From Mr J. Shah, MRPharmS
Recently, I received a text message from a friend: “I’ve got to take Avamys spray for hay fever. Leaflet says once a day, two sprays in both nostrils. Sticker on front of box says use twice a day as directed by the doctor. So does that mean two sprays in both nostrils twice a day or one spray in both nostrils twice a day? And the doctor didn’t give me any directions on how to use.”
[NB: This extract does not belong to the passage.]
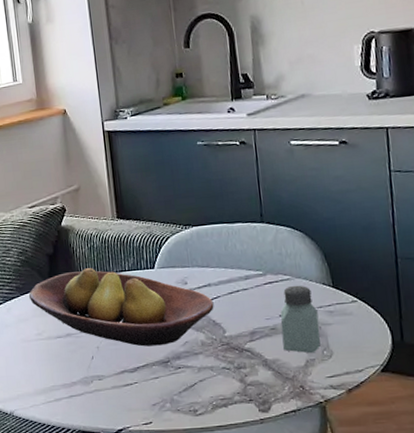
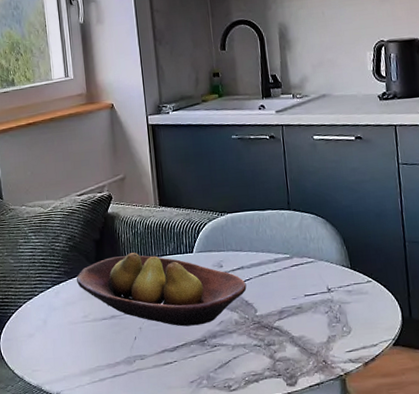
saltshaker: present [280,285,321,354] -> none [305,267,341,330]

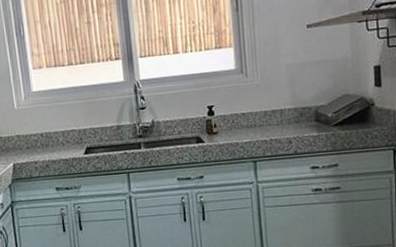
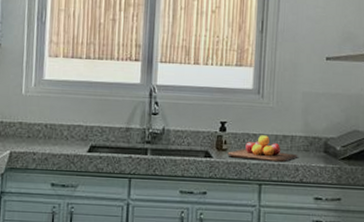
chopping board: none [219,113,290,139] -> present [227,135,298,163]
I replied saying that the summary of product characteristics states two sprays in each nostril once daily. Once adequate control of symptoms is achieved, reduce the dose to one spray in each nostril. I explained that twice daily seems an error on the GP’s part.
Reflecting on this incident, I thought perhaps the GP and the community pharmacist who dispensed the medicine are unaware that Avamys is recommended to be used once daily.
The “Medicines, ethics and practice” guide (July 2012) states that pharmacists can substitute the instructions given on the prescription after attempting to consult the prescriber. It is expected that the requirement to check with the prescriber in advance will not be required now that the consolidation and review of the Medicines Act 1968 and the Human Medicines Regulations are in force (PJ, 4/11 August 2012, p144).
These regulations came into force on 14 August 2012, but will all pharmacists review dosing directions and amend with confidence or should GPs be encouraged to write “as directed by the pharmacist” (especially for products like hay fever medicines, emollients, eye drops for dry eyes etc)?